• **Requisitos del ejercicio**:
1 – ¿Puedes reescribir en forma de lista breve el párrafo del fragmento sobre «Juguete de Madera» que comienza con «De quedarse en esta profana primera mirada», conservando sus datos principales?
2 – Prolonga el fragmento sobre «Juguete de Madera» con uno o dos párrafos que sigan a su última oración.

• **Fragmento seleccionado**:
........

Dos ensayos sobre Juguete de Madera, de Máximo Vega:

EL JUEGO NARRATIVO DE MÁXIMO VEGA:

 

Fernando Cabrera.

 

         Máximo Vega con su primera obra narrativa publicada, “Juguete de Madera”, conciente o inconcientemente nos provoca. La búsqueda de especificidad genérica, lo propio del contar o el descubrir, en consonancia con Milán Kundera, la definición de la peculiaridad existencial novelada en su obra o el mero intento de situarla entre parámetros de suficiencias categóricas puede devenir en jaqueca. En lo formal, con su titulación de portada, nos refiere al ámbito narrativo de la novela –probablemente cimentada en nuestra urgencia colectiva de incorporar nuestra narrativa a la modernidad-. Sin embargo, esta primera afirmación fácilmente podría ser catalogada de arriesgada cuando el lector echa una ojeada a la escasa longitud textual que define el contenido.

         De quedarse en esta profana primera mirada, la sustentación del texto como novela resultará difícil (pensemos que muchos especialistas aún manifiestan sus dudas acerca de si “Los Cachorros” de Mario Vargas Llosa o “Crónica de una Muerte Anunciada” de Gabriel García Márquez, son en realidad novelas o cuentos largos). Pero, cuando se profundiza en la estrategia discursiva utilizada por el autor, su calificación genérica inicial alcanza algún sentido. El ambiente de reflexión y hallazgo de las posibilidades sicológicas de sus personajes realmente se asemejan más a lo novelístico que al pulso cirujano en la concatenación de eventos, su aspiración a la perfección artesanal, acaso hermana a la de algunos clásicos versificadores, que supone la escritura de un cuento.

         La presente inquietud resulta interesante en la medida en que refiere una significativa tendencia en la joven narrativa dominicana, un ponerse a tono con los movimientos poéticos experimentales (como el encabezado en la década de los 70 por Manuel Rueda con su tambor pluralista) que en nuestro medio han sustentado la dilución en las delimitaciones genéricas. Textos como “Papeles de Astarot”, premio nacional de cuento 1992, de Pedro Valdez, y esta debutante obra de Máximo Vega (agradablemente ingenua e irreverente) y muchos de los cuentos recogidos en las diferentes entregas del concurso de Casa de Teatro, realmente plantean una profunda incisión o ruptura en el campo de la narrativa con los patrones genéricos convencionales.

........

• **Entradas guardadas**:
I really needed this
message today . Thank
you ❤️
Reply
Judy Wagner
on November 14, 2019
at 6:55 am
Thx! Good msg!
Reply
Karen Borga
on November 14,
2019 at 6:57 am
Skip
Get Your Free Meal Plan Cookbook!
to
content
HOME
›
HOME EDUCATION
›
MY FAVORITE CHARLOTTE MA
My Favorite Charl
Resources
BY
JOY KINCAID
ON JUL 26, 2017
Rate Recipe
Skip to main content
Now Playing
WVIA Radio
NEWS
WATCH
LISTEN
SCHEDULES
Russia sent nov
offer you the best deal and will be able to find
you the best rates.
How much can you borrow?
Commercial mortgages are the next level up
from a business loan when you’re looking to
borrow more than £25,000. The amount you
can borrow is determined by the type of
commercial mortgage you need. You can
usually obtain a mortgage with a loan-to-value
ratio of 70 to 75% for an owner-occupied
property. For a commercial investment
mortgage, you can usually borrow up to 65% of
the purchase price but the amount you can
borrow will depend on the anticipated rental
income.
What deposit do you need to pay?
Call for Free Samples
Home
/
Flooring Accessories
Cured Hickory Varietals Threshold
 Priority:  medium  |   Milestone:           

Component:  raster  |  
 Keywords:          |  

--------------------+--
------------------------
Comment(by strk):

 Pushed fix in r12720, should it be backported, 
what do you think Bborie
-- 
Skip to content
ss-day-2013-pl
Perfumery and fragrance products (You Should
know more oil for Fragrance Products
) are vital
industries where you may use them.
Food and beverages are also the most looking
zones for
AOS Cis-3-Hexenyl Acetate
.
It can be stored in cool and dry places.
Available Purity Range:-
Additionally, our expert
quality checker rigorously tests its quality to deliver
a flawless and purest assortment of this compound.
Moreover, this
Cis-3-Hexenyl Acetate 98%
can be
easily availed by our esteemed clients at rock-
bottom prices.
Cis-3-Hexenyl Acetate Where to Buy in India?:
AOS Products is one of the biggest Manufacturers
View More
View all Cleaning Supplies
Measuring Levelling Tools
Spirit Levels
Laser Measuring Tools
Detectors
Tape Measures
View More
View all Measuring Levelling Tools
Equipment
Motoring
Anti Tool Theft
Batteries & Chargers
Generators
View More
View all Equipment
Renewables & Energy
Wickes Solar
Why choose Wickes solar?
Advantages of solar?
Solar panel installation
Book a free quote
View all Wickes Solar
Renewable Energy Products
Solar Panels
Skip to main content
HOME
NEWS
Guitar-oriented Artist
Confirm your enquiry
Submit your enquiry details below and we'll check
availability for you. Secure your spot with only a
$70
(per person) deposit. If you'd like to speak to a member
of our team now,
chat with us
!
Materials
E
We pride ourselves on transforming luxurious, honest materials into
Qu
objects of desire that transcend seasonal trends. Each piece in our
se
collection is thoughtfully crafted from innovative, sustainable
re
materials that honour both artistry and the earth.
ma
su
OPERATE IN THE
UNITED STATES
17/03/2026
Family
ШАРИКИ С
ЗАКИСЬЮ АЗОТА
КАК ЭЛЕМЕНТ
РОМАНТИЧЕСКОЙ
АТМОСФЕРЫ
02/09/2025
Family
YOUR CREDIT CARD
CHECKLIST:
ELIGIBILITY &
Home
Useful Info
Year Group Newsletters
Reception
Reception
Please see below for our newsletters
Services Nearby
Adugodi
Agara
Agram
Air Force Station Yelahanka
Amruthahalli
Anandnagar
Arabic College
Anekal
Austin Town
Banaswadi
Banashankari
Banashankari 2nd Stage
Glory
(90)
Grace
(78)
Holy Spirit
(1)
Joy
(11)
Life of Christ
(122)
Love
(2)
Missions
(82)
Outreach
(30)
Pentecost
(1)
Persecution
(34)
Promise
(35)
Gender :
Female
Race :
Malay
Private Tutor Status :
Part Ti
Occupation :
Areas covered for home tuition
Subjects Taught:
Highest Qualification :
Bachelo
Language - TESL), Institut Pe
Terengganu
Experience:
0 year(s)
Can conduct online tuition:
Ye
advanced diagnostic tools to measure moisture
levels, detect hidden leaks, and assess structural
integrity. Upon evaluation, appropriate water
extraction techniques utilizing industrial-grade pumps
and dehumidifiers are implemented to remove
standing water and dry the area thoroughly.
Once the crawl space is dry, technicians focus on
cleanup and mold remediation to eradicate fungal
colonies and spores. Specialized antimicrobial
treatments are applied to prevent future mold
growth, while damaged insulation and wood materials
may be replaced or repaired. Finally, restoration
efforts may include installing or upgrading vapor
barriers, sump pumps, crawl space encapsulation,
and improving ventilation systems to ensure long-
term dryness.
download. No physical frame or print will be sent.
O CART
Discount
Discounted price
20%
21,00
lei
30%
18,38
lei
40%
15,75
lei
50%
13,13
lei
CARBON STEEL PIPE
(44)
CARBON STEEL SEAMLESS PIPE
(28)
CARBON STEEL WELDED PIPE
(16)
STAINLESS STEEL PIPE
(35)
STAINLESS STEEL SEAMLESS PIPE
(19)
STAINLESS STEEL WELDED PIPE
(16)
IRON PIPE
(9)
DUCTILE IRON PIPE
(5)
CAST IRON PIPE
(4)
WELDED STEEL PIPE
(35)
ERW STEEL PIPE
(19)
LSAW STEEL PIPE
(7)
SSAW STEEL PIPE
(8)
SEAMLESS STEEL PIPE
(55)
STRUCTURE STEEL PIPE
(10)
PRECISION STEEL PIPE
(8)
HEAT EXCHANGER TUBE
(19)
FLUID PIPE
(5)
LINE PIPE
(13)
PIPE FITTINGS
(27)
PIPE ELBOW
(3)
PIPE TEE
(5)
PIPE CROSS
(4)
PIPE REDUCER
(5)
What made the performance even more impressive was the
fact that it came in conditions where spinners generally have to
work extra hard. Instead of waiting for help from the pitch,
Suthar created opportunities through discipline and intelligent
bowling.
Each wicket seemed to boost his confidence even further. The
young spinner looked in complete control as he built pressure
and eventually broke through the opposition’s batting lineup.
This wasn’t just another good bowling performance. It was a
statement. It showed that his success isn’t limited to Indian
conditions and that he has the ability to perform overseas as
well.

........

• **Respuestas**:
1 –
- Quedarse en esa primera mirada superficial dificulta sostener que el texto es una novela.
- Muchos especialistas aún dudan de si «Los Cachorros», de Mario Vargas Llosa, y «Crónica de una Muerte Anunciada», de Gabriel García Márquez, son novelas o cuentos largos.
- Al profundizar en la estrategia discursiva del autor, la calificación inicial de novela cobra algún sentido.
- La reflexión y el hallazgo de las posibilidades psicológicas de los personajes se parecen más a lo novelístico que a la escritura de un cuento.
- El cuento supone un pulso de cirujano en la concatenación de eventos y una aspiración a la perfección artesanal, cercana a la de algunos clásicos versificadores.

2 –
         En su construcción de fondo, Vega nos reta a través de los elementos de irracionalidad de sus personajes principales: un clima de machismo e inmadurez de criollo Edipo en los monólogos interiores de Aquiles, y una perturbadora apatía de Beatriz, dolorosa de tanta inocencia, en su inusual anhelo de trascendencia que poco a poco devino en flor de feminismo radical, en su desarraigo prematuro y pleno. Es precisamente en la recreación textual del aliento infantil de Beatriz donde se aprecia mayor vacilación del autor en el manejo del lenguaje, lo cual se percibe desde el primer instante en la frecuente redundancia de vocablos y frases.

         Si bien la delineación o definición de los protagonistas es clara, apenas percibimos reflejos pasteles del entorno, con lo cual se acentúa lo narrado como fabulación intima, como engaño personal. Una escéptica profundidad sicológica determina la atmósfera borrascosa un tanto surreal donde la trama se desarrolla. El autor ha aprehendido la morbosidad, estadio donde lo animal y racional se conjugan resultando una marcada inclinación hacia lo sensorial, hacia la carne. Con vocación de vértigo su discurso nos ata a la transitoriedad, a la circunstancia, derrotando todo asomo de sensatez. De su hurgar incisivo emana un fuerte aroma de ficción, una lectura diferente del entorno rural dominicano y su cotidianidad, una visión distante y distinta de esa radicalidad de situaciones y escenarios tan común a muchas de nuestra novelística anterior, pletórica de tiranos y revoluciones.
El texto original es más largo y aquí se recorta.